II. Der Beklagte erlangte im Monat vor Stellung des Insolvenzantrags – durch die Überweisung vom 3. März 2011 an seine Prozessbevollmächtigte und die spätere Gutschrift auf deren Konto – 3.150,54 Euro, die zu seiner inkongruenten Befriedigung führten. Damit ist der Tatbestand des § 131 Abs. 1 Nr. 1 InsO erfüllt.
1. Um eine inkongruente Deckung im Sinn des Anfechtungsrechts handelt es sich bereits dann, wenn der Schuldner während der „kritischen Zeit” der letzten drei Monate vor dem Eröffnungsantrag oder in der Zeit nach Stellung des Insolvenzantrags unter dem Druck unmittelbar drohender Zwangsvollstreckungsmaßnahmen leistet, um sie zu vermeiden (vgl. BAG 8. Mai 2014 – 6 AZR 465/12 – Rn. 21; 8. Mai 2014 – 6 AZR 722/12 – Rn. 13; 27. Februar 2014 – 6 AZR 367/13 – Rn. 14). Der Schuldner gewährt damit eine Befriedigung, die der Gläubiger „nicht in der Art” zu beanspruchen hat. Unerheblich ist, ob die Zwangsvollstreckung im verfahrensrechtlichen Sinn schon begonnen hatte, als die Leistung des Schuldners erfolgte. Die Inkongruenz wird durch den zumindest unmittelbar bevorstehenden hoheitlichen Zwang begründet (vgl. BAG 24. Oktober 2013 – 6 AZR 466/12 – Rn. 24 f.; 19. Mai 2011 – 6 AZR 736/09 – Rn. 12; BGH 18. Dezember 2003 – IX ZR 199/02 – zu I 2 a aa der Gründe, BGHZ 157, 242).
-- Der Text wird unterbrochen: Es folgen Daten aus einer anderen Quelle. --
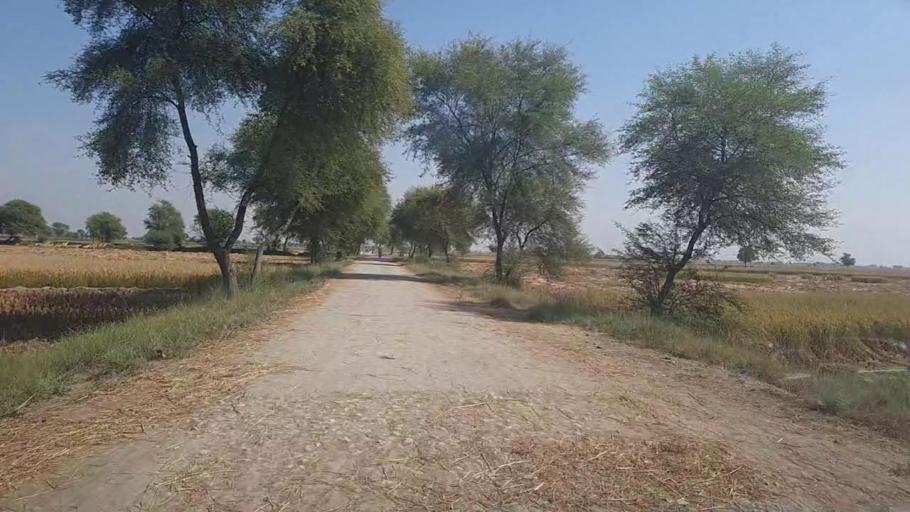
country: PK
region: Sindh
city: Thul
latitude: 28.2483
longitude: 68.8165
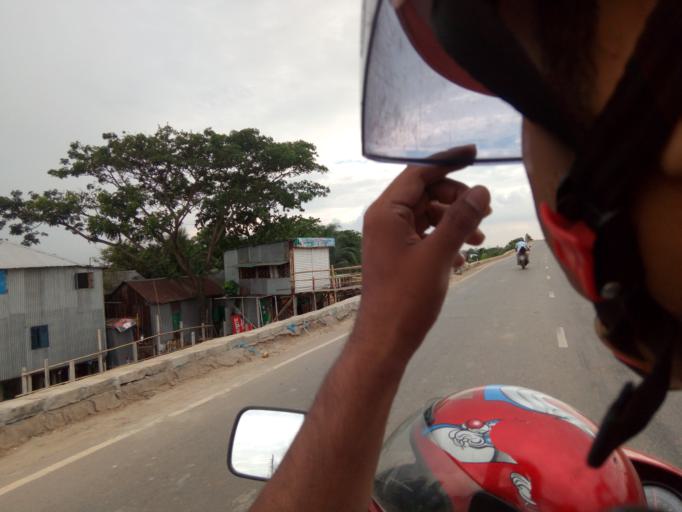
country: BD
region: Dhaka
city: Paltan
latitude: 23.7495
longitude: 90.4611
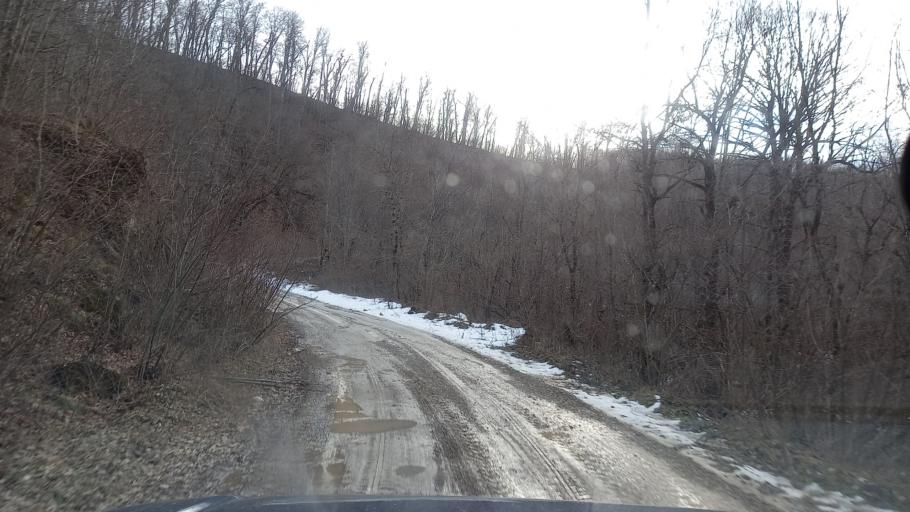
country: RU
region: Adygeya
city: Kamennomostskiy
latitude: 44.1524
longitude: 40.2981
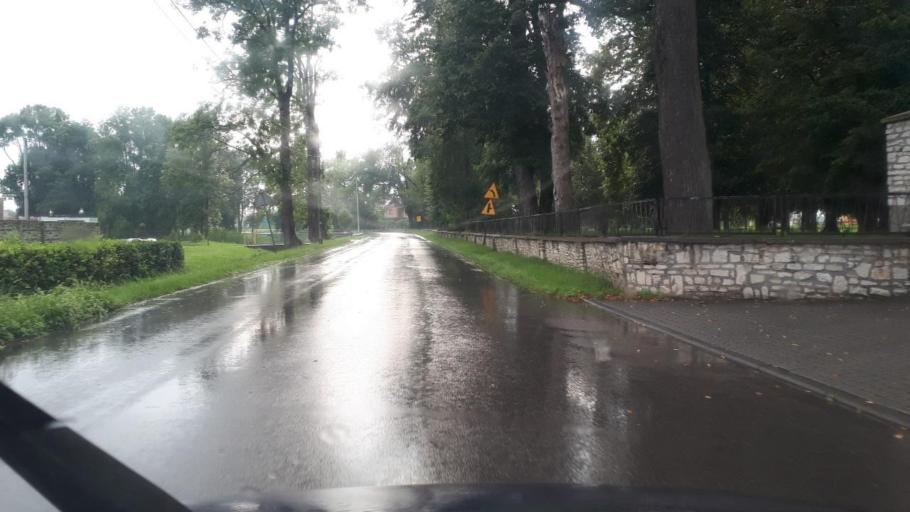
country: PL
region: Silesian Voivodeship
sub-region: Powiat gliwicki
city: Wielowies
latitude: 50.5053
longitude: 18.6079
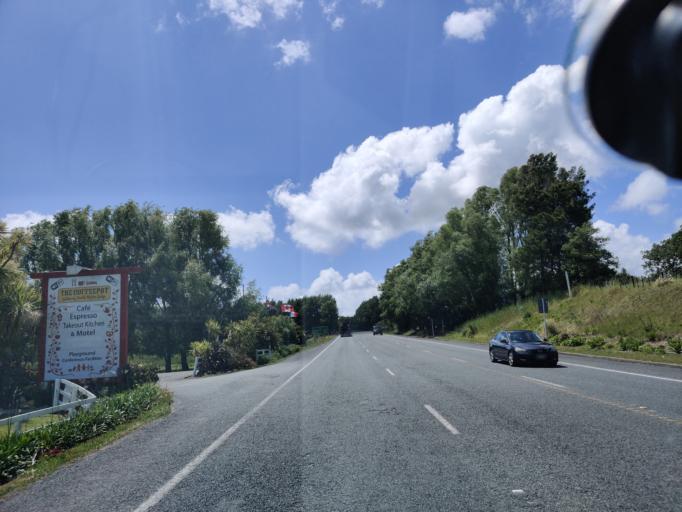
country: NZ
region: Auckland
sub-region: Auckland
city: Wellsford
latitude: -36.1584
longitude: 174.4417
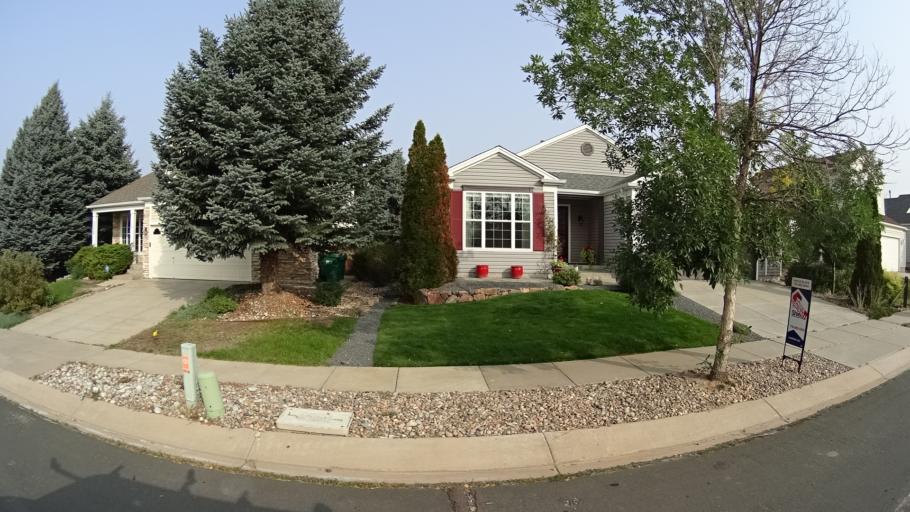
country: US
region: Colorado
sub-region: El Paso County
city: Cimarron Hills
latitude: 38.9313
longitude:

a) Die Schuldnerin erbrachte die angefochtene Zahlung von 3.150,54 Euro aufgrund der ihr am 2. März 2011 zugestellten Vorpfändung und damit unter dem Druck der Zwangsvollstreckung (BAG 27. Februar 2014 – 6 AZR 367/13 – Rn. 16). Entgegen der Ansicht des Beklagten ist unerheblich, dass das Versäumnisurteil noch nicht rechtskräftig war. Es war nach § 62 Abs. 1 Satz 1 ArbGG vorläufig vollstreckbar.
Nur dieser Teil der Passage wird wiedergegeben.